> [AIM OF THE EXERCISE] Give back every entry precisely as written, without any of the images.

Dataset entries
# # # # #
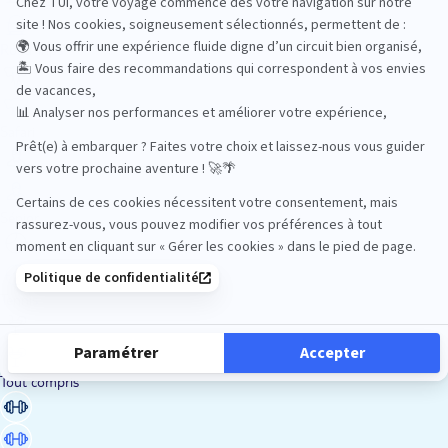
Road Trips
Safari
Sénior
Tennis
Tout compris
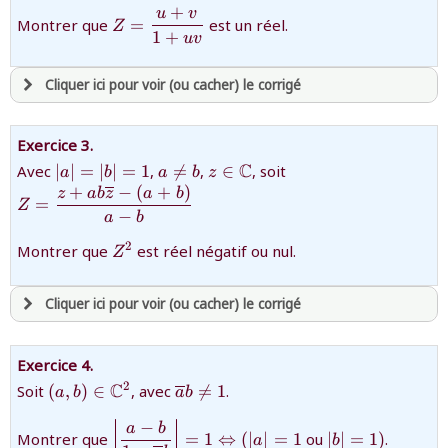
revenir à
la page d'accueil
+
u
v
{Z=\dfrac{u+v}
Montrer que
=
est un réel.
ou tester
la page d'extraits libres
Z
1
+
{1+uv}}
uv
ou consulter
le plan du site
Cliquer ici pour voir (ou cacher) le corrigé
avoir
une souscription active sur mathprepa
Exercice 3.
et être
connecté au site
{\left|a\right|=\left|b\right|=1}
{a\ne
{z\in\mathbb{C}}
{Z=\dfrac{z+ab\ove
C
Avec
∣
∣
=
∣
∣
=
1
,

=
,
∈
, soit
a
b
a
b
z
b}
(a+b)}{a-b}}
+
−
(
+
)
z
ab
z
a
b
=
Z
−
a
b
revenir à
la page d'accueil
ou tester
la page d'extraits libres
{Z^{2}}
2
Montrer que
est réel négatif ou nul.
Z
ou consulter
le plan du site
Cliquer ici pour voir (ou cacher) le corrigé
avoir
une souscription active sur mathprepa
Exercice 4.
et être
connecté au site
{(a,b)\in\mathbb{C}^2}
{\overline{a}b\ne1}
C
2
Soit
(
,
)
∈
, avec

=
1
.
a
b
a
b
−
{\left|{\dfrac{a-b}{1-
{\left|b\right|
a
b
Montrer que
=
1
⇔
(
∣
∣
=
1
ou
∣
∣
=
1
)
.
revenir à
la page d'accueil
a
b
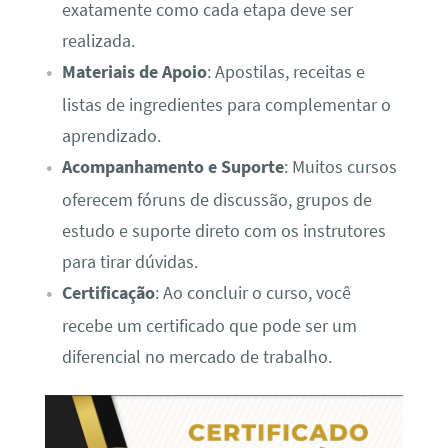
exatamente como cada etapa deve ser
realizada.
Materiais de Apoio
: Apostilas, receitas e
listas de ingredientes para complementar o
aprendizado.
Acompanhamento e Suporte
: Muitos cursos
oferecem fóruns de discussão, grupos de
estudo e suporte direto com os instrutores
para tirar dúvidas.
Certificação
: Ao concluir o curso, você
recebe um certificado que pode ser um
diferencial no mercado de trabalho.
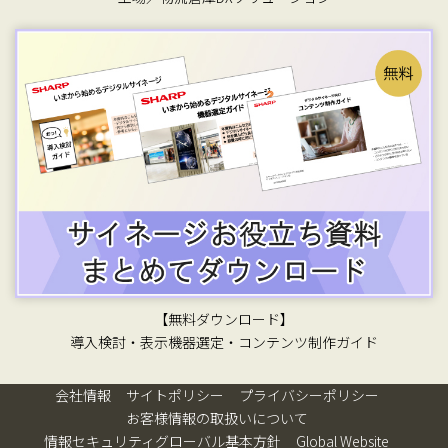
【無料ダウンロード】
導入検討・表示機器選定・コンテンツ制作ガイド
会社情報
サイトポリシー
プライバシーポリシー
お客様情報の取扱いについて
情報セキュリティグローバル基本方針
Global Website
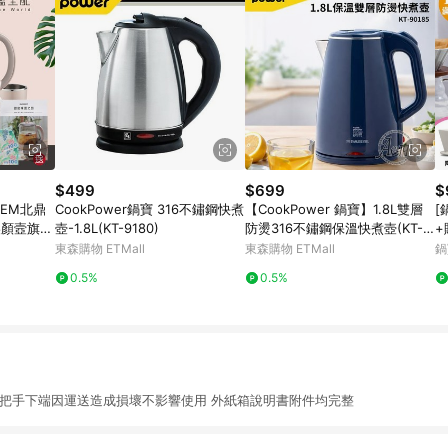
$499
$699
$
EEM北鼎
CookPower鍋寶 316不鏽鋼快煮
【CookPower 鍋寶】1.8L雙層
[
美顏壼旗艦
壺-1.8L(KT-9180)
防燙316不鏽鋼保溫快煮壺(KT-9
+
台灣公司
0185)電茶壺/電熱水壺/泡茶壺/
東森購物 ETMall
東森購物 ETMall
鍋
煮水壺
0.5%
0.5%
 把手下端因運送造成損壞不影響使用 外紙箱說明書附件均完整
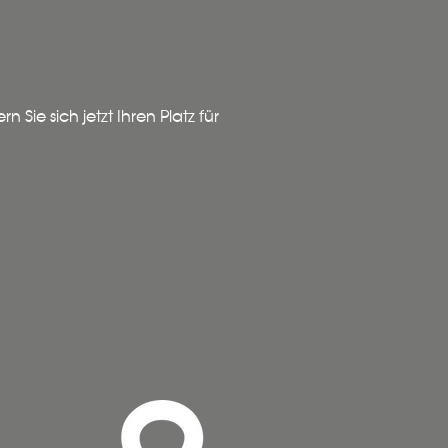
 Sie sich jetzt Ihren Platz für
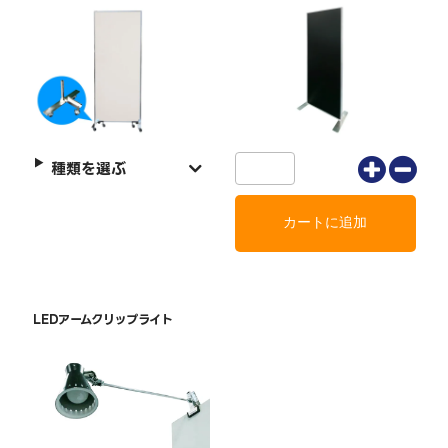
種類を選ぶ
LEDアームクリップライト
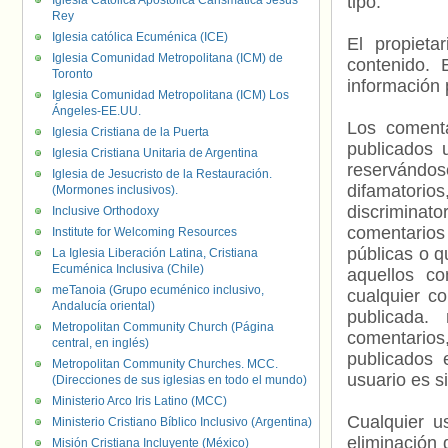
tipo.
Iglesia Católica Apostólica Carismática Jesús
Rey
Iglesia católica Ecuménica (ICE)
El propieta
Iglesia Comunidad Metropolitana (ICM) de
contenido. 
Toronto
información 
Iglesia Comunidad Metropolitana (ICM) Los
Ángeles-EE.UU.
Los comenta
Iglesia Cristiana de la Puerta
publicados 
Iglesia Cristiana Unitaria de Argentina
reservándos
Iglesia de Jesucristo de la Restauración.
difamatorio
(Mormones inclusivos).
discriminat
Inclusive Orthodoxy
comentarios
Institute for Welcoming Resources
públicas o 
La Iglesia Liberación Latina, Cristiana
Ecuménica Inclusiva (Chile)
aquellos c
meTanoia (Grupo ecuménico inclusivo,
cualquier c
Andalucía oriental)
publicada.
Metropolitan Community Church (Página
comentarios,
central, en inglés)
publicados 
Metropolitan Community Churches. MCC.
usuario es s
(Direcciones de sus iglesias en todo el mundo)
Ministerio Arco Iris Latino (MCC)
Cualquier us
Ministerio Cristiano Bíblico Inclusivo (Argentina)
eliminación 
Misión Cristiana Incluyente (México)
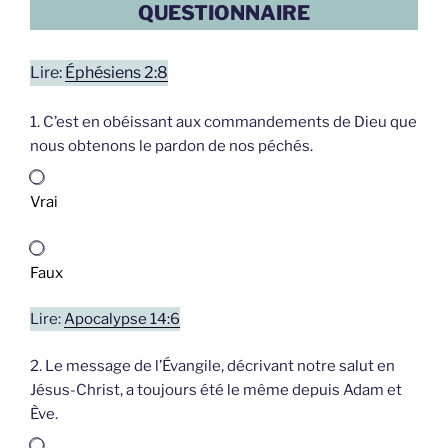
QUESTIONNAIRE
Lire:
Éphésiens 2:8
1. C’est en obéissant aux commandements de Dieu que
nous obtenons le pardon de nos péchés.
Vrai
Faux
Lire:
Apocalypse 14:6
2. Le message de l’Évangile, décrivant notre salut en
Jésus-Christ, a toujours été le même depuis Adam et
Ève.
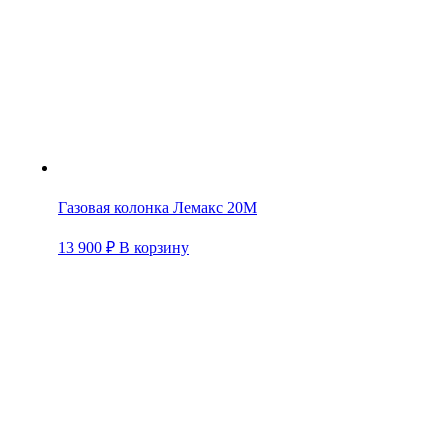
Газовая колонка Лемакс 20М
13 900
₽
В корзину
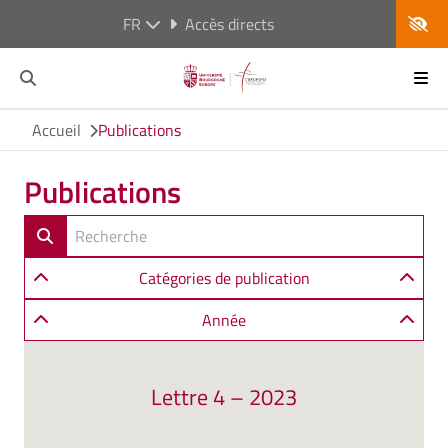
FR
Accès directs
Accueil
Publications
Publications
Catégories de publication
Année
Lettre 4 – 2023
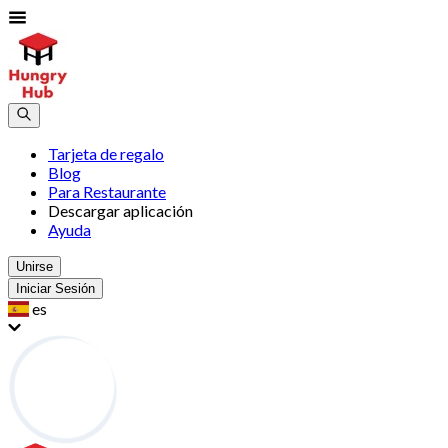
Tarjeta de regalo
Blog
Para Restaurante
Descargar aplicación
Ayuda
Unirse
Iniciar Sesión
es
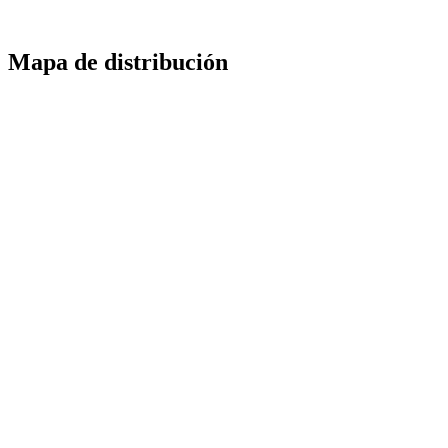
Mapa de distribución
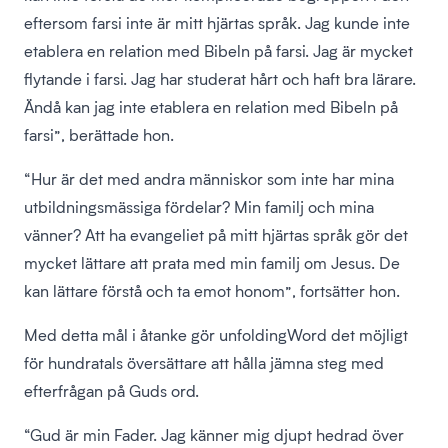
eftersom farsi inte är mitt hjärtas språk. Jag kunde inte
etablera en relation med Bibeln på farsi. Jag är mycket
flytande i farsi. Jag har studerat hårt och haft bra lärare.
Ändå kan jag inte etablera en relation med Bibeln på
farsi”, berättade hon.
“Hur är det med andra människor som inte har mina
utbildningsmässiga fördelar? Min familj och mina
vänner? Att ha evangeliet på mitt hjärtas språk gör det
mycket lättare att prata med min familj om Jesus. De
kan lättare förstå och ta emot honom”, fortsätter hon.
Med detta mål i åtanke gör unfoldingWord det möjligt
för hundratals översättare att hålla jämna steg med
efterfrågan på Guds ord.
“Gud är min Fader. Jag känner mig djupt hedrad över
# # # # #
> [OUTPUT OF THE TASK]
Road Trips
Safari
Sénior
Tennis
Tout compris
revenir à
la page d'accueil
+
u
v
{Z=\dfrac{u+v}
Montrer que
=
est un réel.
ou tester
la page d'extraits libres
Z
1
+
{1+uv}}
uv
ou consulter
le plan du site
Cliquer ici pour voir (ou cacher) le corrigé
avoir
une souscription active sur mathprepa
Exercice 3.
et être
connecté au site
{\left|a\right|=\left|b\right|=1}
{a\ne
{z\in\mathbb{C}}
{Z=\dfrac{z+ab\ove
C
Avec
∣
∣
=
∣
∣
=
1
,

=
,
∈
, soit
a
b
a
b
z
b}
(a+b)}{a-b}}
+
−
(
+
)
z
ab
z
a
b
=
Z
−
a
b
revenir à
la page d'accueil
ou tester
la page d'extraits libres
{Z^{2}}
2
Montrer que
est réel négatif ou nul.
Z
ou consulter
le plan du site
Cliquer ici pour voir (ou cacher) le corrigé
avoir
une souscription active sur mathprepa
Exercice 4.
et être
connecté au site
{(a,b)\in\mathbb{C}^2}
{\overline{a}b\ne1}
C
2
Soit
(
,
)
∈
, avec

=
1
.
a
b
a
b
−
{\left|{\dfrac{a-b}{1-
{\left|b\right|
a
b
Montrer que
=
1
⇔
(
∣
∣
=
1
ou
∣
∣
=
1
)
.
revenir à
la page d'accueil
a
b
exatamente como cada etapa deve ser
realizada.
Materiais de Apoio
: Apostilas, receitas e
listas de ingredientes para complementar o
aprendizado.
Acompanhamento e Suporte
: Muitos cursos
oferecem fóruns de discussão, grupos de
estudo e suporte direto com os instrutores
para tirar dúvidas.
Certificação
: Ao concluir o curso, você
recebe um certificado que pode ser um
diferencial no mercado de trabalho.
【無料ダウンロード】
導入検討・表示機器選定・コンテンツ制作ガイド
会社情報
サイトポリシー
プライバシーポリシー
お客様情報の取扱いについて
情報セキュリティグローバル基本方針
Global Website
$499
$699
$
EEM北鼎
CookPower鍋寶 316不鏽鋼快煮
【CookPower 鍋寶】1.8L雙層
[
美顏壼旗艦
壺-1.8L(KT-9180)
防燙316不鏽鋼保溫快煮壺(KT-9
+
台灣公司
0185)電茶壺/電熱水壺/泡茶壺/
東森購物 ETMall
東森購物 ETMall
鍋
煮水壺
0.5%
0.5%
 把手下端因運送造成損壞不影響使用 外紙箱說明書附件均完整
 Sie sich jetzt Ihren Platz für
種類を選ぶ
LEDアームクリップライト
tipo.
Iglesia Católica Apostólica Carismática Jesús
Rey
Iglesia católica Ecuménica (ICE)
El propieta
Iglesia Comunidad Metropolitana (ICM) de
contenido. 
Toronto
información 
Iglesia Comunidad Metropolitana (ICM) Los
Ángeles-EE.UU.
Los comenta
Iglesia Cristiana de la Puerta
publicados 
Iglesia Cristiana Unitaria de Argentina
reservándos
Iglesia de Jesucristo de la Restauración.
difamatorio
(Mormones inclusivos).
discriminat
Inclusive Orthodoxy
comentarios
Institute for Welcoming Resources
públicas o 
La Iglesia Liberación Latina, Cristiana
Ecuménica Inclusiva (Chile)
aquellos c
meTanoia (Grupo ecuménico inclusivo,
cualquier c
Andalucía oriental)
publicada.
Metropolitan Community Church (Página
comentarios,
central, en inglés)
publicados 
Metropolitan Community Churches. MCC.
usuario es s
(Direcciones de sus iglesias en todo el mundo)
Ministerio Arco Iris Latino (MCC)
Cualquier us
Ministerio Cristiano Bíblico Inclusivo (Argentina)
eliminación 
Misión Cristiana Incluyente (México)
QUESTIONNAIRE
Lire:
Éphésiens 2:8
1. C’est en obéissant aux commandements de Dieu que
nous obtenons le pardon de nos péchés.
Vrai
Faux
Lire:
Apocalypse 14:6
2. Le message de l’Évangile, décrivant notre salut en
Jésus-Christ, a toujours été le même depuis Adam et
Ève.
Газовая колонка Лемакс 20М
13 900
₽
В корзину
FR
Accès directs
Accueil
Publications
Publications
Catégories de publication
Année
Lettre 4 – 2023
Tarjeta de regalo
Blog
Para Restaurante
Descargar aplicación
Ayuda
Unirse
Iniciar Sesión
es
Mapa de distribución
eftersom farsi inte är mitt hjärtas språk. Jag kunde inte
etablera en relation med Bibeln på farsi. Jag är mycket
flytande i farsi. Jag har studerat hårt och haft bra lärare.
Ändå kan jag inte etablera en relation med Bibeln på
farsi”, berättade hon.
“Hur är det med andra människor som inte har mina
utbildningsmässiga fördelar? Min familj och mina
vänner? Att ha evangeliet på mitt hjärtas språk gör det
mycket lättare att prata med min familj om Jesus. De
kan lättare förstå och ta emot honom”, fortsätter hon.
Med detta mål i åtanke gör unfoldingWord det möjligt
för hundratals översättare att hålla jämna steg med
efterfrågan på Guds ord.
“Gud är min Fader. Jag känner mig djupt hedrad över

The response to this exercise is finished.